提示資料
┌──
テレビドラマ、映画、ヒーローショーなどで、着ぐるみを着て役を演じる役者のこと。顔は出さないが、高い所から飛び降りる危険な演技や、かっこよく敵を倒す必殺技で、子どもから大人まで多くの人に夢をあたえる仕事だ。
こんな人にピッタリ!
運動が得意で体力のある人。体を使って感情を表現する演技力がある人。人を楽しませるサービス精神が強い人。
どんな仕事?
テレビや映画、ヒーローショーで見せ場をつくる
テレビドラマや映画に登場するかいじゅうや変身ヒーロー、アニメキャラクター、動物の着ぐるみ人形、地域や団体の宣伝用マスコットキャラクターなどの着ぐるみを着て演技をする。和製英語でスーツアクター(女性はスーツアクトレス)とも呼ばれる。ちなみに、外国映画には着ぐるみで演技をする「クリーチャー・パフォーマー」という仕事がある。日本映画では、まだCGがなかった時代、かいじゅうの巨大感を表現するために、かいじゅうの着ぐるみで町のミニチュアセットをこわす映画技法が生まれた。巨大ヒーローを主人公とする作品では現在も使われている技法だ。一方、仮面などで顔をかくす変身ヒーローを主人公とする作品では、変身後のアクションシーンを主人公の役者に代わって演じることがスーツアクターの仕事になった。そうした映画やテレビの現場だけでなく、観客の前で演じるヒーローショーやアニメのキャラクターショー、動物の着ぐるみ人形劇、マスコットキャラクターがゲスト参加する祭りなどもある。アニメキャラクターショーの場合は、事前に録音された音声を会場に流し、着ぐるみ俳優はそれにそって演技をすることが多い。演技だけでなく、主題歌に合わせてダンスをすることもある。どんな現場でも、着ぐるみの役になりきって見せ場をつくり、観客を喜ばせるのが着ぐるみ俳優の仕事だ。
└──
データセットのレコード:
┌──
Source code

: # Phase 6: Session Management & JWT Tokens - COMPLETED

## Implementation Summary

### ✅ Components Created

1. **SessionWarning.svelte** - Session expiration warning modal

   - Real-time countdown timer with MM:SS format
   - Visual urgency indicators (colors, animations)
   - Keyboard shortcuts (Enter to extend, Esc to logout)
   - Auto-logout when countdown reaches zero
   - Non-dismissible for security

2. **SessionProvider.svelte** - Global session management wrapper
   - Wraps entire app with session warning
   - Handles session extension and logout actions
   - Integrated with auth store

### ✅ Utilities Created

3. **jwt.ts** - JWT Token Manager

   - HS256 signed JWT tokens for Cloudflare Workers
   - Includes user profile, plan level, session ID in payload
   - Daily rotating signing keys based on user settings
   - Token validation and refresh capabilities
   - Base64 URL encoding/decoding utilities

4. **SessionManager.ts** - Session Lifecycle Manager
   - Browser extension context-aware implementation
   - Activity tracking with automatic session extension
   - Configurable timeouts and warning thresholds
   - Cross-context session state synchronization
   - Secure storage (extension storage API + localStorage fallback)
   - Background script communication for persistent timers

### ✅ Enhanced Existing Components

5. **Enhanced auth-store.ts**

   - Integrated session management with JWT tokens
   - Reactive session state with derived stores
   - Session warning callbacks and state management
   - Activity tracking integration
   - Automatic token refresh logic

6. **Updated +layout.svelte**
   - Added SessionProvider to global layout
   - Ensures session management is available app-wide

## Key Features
└──
作業内容
**a.** 着ぐるみ俳優についての文章をもとに、次の問いに答えよ。
(i) 着ぐるみ俳優は和製英語で何と呼ばれるか。
(ii) 外国映画で着ぐるみを着て演技をする仕事は何と呼ばれるか。
(iii) アニメキャラクターショーの場合、着ぐるみ俳優は多くの場合何にそって演技をするか。
**b.** レコードのうち「3. **jwt.ts** - JWT Token Manager」を含む行から始まり「- Automatic token refresh logic」を含む行で終わる範囲を、両端の行も含めて書き出せ。その際「Activity tracking」を「Usage monitoring」に置換し、ほかの部分は変えないこと。

解答例
**a.**
(i) スーツアクター(女性はスーツアクトレス)
(ii) クリーチャー・パフォーマー
(iii) 事前に録音され、会場に流される音声

**b.**
3. **jwt.ts** - JWT Token Manager

   - HS256 signed JWT tokens for Cloudflare Workers
   - Includes user profile, plan level, session ID in payload
   - Daily rotating signing keys based on user settings
   - Token validation and refresh capabilities
   - Base64 URL encoding/decoding utilities

4. **SessionManager.ts** - Session Lifecycle Manager
   - Browser extension context-aware implementation
   - Usage monitoring with automatic session extension
   - Configurable timeouts and warning thresholds
   - Cross-context session state synchronization
   - Secure storage (extension storage API + localStorage fallback)
   - Background script communication for persistent timers

### ✅ Enhanced Existing Components

5. **Enhanced auth-store.ts**

   - Integrated session management with JWT tokens
   - Reactive session state with derived stores
   - Session warning callbacks and state management
   - Usage monitoring integration
   - Automatic token refresh logic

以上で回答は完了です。